Abstract Body (Do not enter title and authors here): Background: Pulmonary embolism (PE) is a leading cause of cardiovascular death and preventable hospital mortality in the US. High-risk acute PE has a 30% mortality rate, despite new treatments like catheter-directed thrombolytics (CDT). CDT has shown to improve right ventricle/left ventricle (RV/LV) diameter ratio compared to anticoagulation alone, but the optimal t-PA dose is uncertain. Traditional dosing is 10-24 mg over 12-24 hours, but clinical trials have showed similar RV/LV diameter ratio reductions with lower doses and shorter infusions. No prospective data has shown a mortality benefit.

Hypothesis: Higher t-PA doses will improve in-hospital mortality, length of stay (LOS), pulmonary artery (PA) pressure reduction, and cardiac biomarker reduction in patients receiving CDT for acute PE.

Methods: We retrospectively analyzed patients who presented with PE and underwent CDT at a single center, tertiary hospital. Patients were stratified by t-PA dose (<24mg vs ≥24mg). Outcomes were compared using adjusted linear or logistic regression models.
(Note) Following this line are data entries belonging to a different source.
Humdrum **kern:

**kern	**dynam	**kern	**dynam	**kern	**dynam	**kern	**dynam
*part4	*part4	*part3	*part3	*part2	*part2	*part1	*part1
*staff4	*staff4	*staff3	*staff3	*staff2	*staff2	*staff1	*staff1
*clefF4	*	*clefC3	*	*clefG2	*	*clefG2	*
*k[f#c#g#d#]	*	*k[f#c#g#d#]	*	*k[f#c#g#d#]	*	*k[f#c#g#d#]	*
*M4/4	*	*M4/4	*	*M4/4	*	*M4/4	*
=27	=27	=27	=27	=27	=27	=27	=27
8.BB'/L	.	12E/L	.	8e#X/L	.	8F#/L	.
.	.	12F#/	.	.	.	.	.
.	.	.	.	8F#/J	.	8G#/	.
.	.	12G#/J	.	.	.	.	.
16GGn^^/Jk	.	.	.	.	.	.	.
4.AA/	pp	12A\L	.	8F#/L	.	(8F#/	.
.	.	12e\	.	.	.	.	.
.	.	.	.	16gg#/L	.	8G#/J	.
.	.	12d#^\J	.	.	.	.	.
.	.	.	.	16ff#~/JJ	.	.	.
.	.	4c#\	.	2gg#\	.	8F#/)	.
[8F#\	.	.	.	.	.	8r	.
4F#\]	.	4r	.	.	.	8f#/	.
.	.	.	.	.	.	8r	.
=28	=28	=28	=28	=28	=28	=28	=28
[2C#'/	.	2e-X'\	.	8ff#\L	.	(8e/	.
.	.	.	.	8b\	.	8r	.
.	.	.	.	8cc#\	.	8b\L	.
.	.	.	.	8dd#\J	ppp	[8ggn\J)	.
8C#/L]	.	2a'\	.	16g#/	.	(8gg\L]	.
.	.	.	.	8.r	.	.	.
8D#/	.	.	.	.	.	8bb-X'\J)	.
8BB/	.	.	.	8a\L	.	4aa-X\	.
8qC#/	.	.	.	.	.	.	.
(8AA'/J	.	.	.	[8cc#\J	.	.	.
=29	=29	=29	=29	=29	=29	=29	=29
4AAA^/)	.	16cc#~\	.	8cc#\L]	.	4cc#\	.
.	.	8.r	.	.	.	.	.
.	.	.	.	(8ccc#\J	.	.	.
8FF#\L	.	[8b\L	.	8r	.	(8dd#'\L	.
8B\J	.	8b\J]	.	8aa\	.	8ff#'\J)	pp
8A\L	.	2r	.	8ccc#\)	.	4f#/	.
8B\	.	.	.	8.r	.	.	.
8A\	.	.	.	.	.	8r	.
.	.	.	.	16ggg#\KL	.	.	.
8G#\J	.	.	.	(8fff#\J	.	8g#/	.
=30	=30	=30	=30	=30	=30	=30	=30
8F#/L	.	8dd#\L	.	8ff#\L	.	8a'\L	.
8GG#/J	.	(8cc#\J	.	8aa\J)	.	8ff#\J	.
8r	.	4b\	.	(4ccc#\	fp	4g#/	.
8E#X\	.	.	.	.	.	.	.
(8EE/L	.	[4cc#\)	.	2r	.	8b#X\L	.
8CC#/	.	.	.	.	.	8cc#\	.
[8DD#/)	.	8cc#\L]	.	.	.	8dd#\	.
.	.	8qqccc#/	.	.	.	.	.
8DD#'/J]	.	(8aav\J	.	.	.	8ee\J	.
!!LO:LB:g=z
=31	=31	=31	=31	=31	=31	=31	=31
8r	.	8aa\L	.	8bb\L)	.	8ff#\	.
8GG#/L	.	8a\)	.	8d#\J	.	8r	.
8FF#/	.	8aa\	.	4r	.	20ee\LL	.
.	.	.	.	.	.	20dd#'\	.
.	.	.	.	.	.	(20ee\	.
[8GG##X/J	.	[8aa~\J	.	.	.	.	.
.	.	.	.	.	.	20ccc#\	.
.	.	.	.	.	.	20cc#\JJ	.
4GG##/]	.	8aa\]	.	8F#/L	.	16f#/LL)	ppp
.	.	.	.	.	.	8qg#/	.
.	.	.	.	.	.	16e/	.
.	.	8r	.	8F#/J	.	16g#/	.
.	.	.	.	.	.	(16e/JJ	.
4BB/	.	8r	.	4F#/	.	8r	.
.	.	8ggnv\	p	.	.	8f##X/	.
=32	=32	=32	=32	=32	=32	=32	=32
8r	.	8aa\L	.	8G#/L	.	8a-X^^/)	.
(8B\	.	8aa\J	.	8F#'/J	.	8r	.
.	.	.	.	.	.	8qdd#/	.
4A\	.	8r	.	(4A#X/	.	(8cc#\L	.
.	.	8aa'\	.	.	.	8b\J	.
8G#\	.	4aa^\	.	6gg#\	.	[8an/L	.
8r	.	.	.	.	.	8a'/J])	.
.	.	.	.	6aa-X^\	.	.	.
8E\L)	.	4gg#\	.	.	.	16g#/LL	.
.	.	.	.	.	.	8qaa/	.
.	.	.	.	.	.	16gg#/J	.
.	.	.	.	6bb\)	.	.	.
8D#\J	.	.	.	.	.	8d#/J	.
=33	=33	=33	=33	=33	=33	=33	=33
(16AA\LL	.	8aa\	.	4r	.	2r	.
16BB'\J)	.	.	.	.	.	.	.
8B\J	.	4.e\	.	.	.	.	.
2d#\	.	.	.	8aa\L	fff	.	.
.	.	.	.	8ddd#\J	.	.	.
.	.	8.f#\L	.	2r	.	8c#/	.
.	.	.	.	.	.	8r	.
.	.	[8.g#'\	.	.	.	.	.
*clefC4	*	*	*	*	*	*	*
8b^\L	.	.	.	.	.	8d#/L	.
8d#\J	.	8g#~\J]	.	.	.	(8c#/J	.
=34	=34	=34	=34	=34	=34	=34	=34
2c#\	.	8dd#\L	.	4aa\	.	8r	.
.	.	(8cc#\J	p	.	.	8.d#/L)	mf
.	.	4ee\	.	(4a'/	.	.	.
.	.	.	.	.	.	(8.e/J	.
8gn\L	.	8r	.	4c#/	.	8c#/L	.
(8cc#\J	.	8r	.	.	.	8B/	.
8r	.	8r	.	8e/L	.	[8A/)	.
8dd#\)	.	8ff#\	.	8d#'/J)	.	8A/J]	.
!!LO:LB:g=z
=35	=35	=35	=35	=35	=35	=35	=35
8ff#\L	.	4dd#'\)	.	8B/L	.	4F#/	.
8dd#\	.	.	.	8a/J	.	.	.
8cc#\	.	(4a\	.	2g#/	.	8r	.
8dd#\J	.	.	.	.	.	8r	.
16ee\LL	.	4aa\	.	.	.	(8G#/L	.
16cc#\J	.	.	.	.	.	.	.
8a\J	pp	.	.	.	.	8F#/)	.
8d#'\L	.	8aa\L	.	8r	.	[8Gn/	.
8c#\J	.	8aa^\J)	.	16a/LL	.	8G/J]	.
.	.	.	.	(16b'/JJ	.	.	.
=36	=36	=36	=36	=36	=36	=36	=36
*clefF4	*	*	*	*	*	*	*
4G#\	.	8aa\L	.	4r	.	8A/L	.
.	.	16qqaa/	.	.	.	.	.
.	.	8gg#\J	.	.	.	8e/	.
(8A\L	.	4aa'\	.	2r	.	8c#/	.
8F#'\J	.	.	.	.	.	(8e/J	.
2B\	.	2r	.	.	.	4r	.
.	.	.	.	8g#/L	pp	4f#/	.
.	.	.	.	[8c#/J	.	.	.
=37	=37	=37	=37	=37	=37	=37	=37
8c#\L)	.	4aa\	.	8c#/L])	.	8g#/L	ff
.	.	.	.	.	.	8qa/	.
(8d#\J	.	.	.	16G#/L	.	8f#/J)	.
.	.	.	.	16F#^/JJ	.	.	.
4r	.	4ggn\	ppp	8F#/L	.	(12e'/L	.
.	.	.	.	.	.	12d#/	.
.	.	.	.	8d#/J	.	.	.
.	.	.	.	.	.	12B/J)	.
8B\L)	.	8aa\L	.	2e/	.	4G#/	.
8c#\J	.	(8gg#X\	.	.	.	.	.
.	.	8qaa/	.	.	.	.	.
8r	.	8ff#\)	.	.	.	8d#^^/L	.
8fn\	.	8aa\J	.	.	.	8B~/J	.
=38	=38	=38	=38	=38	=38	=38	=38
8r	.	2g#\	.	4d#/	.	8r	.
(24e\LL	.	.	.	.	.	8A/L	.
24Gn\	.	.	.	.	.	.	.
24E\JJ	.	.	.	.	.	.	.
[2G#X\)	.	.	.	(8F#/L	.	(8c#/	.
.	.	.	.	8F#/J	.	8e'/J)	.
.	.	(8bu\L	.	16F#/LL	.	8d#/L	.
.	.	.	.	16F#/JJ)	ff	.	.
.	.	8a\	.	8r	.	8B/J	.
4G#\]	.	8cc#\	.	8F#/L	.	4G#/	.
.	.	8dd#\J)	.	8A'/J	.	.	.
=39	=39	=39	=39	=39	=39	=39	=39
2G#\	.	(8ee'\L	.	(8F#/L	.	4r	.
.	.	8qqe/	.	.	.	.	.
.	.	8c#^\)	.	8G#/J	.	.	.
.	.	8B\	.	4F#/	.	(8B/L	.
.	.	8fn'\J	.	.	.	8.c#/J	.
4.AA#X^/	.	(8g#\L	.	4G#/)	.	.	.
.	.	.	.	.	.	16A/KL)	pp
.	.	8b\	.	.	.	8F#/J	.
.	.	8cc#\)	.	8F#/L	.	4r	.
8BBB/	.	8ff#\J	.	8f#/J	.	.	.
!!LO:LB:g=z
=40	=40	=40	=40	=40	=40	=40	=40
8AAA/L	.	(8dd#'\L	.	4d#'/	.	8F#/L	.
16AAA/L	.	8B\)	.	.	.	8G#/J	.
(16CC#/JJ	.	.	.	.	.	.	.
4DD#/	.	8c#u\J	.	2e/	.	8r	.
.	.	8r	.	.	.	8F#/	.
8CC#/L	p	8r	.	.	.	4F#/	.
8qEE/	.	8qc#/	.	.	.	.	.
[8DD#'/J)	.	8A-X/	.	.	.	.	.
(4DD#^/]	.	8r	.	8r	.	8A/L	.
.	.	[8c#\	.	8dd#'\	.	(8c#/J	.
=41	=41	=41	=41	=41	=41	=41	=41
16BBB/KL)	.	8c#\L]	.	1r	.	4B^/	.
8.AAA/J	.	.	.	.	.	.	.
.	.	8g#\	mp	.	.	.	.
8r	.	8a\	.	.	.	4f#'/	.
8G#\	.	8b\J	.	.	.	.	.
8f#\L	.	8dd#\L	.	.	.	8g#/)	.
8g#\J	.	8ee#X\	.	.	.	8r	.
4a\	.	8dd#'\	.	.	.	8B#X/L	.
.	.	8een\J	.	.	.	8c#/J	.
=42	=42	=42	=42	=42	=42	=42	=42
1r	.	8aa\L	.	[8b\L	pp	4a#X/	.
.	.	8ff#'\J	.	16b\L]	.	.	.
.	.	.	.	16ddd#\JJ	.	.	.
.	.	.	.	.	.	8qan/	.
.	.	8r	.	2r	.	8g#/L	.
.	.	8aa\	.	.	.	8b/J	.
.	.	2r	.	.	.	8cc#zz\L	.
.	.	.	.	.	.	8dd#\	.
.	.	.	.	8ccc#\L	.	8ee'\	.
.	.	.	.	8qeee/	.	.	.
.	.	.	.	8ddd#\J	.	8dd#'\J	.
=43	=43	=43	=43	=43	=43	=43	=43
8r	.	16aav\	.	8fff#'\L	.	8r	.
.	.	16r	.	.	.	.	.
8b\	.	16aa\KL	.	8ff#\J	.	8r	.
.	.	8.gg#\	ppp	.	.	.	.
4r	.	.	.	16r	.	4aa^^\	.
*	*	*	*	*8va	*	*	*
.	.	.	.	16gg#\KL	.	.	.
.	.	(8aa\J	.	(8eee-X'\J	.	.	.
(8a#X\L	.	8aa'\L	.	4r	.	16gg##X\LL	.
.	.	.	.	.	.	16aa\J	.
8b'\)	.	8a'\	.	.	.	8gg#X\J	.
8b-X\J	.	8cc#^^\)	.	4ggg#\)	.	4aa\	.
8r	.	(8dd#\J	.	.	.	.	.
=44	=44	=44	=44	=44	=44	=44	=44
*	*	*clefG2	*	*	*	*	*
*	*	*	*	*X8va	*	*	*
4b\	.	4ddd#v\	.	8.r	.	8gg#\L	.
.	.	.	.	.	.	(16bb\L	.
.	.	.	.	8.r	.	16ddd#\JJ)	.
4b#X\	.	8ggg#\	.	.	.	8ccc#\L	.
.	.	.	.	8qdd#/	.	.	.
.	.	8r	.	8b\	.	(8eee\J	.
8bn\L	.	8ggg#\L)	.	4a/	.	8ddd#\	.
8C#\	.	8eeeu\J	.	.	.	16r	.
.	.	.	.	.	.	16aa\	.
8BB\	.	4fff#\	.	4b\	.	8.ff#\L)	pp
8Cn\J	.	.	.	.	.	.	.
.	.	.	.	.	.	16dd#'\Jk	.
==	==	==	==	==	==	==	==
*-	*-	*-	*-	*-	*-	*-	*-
Results: Among 133 patients, 105 (80%) received t-PA ≥24mg. Patients who received higher doses of t-PA were younger (61 vs. 71 years, p=0.02), more likely to have bilateral PE (93% vs 77%; p=0.03) and had higher BMI (35 vs 30.5; p=0.04) and PA pressure (51 vs 40.5 mmHg; p=0.003) at baseline. In unadjusted analysis, no significant difference in in-hospital mortality was observed with t-PA ≥24mg (3.8% vs. 16.4%, p=0.08). However, in the adjusted analysis, a significantly lower risk in-hospital mortality rate was observed with t-PA ≥ 24mg (OR 0.15, 95%CI 0.02-0.97, p=0.046) (Table). No significant differences were observed in BNP reduction, PA pressure change, or LOS (Table).

Conclusion: In acute PE patients undergoing CDT, t-PA dosing ≥24mg was associated with reduced in-hospital mortality. Prospective randomized controlled trials are needed to further define optimal dosing protocols.